* _Data section_:
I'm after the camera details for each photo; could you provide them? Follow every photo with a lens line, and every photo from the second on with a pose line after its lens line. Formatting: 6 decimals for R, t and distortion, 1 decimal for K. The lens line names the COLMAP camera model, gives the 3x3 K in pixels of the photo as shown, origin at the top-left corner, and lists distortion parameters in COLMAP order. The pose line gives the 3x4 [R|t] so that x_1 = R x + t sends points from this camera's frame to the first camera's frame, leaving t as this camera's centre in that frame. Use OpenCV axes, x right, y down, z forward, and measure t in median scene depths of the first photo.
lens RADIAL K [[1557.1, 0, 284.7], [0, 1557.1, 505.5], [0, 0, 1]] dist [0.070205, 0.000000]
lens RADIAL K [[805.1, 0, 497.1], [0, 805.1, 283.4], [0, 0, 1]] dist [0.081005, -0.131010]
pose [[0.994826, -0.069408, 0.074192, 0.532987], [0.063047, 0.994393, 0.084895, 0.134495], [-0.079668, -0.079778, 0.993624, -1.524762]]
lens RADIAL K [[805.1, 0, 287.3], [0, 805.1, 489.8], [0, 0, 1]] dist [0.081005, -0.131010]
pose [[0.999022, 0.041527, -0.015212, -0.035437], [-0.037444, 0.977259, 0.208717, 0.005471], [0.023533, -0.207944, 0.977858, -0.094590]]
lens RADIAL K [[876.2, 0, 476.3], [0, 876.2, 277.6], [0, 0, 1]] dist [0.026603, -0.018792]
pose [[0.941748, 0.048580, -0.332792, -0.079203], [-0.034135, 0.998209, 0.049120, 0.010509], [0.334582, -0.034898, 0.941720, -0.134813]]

* _What this task involves_:
In full and without error, repeat the material above.

* _Reply to the task_:
I'm after the camera details for each photo; could you provide them? Follow every photo with a lens line, and every photo from the second on with a pose line after its lens line. Formatting: 6 decimals for R, t and distortion, 1 decimal for K. The lens line names the COLMAP camera model, gives the 3x3 K in pixels of the photo as shown, origin at the top-left corner, and lists distortion parameters in COLMAP order. The pose line gives the 3x4 [R|t] so that x_1 = R x + t sends points from this camera's frame to the first camera's frame, leaving t as this camera's centre in that frame. Use OpenCV axes, x right, y down, z forward, and measure t in median scene depths of the first photo.
lens RADIAL K [[1557.1, 0, 284.7], [0, 1557.1, 505.5], [0, 0, 1]] dist [0.070205, 0.000000]
lens RADIAL K [[805.1, 0, 497.1], [0, 805.1, 283.4], [0, 0, 1]] dist [0.081005, -0.131010]
pose [[0.994826, -0.069408, 0.074192, 0.532987], [0.063047, 0.994393, 0.084895, 0.134495], [-0.079668, -0.079778, 0.993624, -1.524762]]
lens RADIAL K [[805.1, 0, 287.3], [0, 805.1, 489.8], [0, 0, 1]] dist [0.081005, -0.131010]
pose [[0.999022, 0.041527, -0.015212, -0.035437], [-0.037444, 0.977259, 0.208717, 0.005471], [0.023533, -0.207944, 0.977858, -0.094590]]
lens RADIAL K [[876.2, 0, 476.3], [0, 876.2, 277.6], [0, 0, 1]] dist [0.026603, -0.018792]
pose [[0.941748, 0.048580, -0.332792, -0.079203], [-0.034135, 0.998209, 0.049120, 0.010509], [0.334582, -0.034898, 0.941720, -0.134813]]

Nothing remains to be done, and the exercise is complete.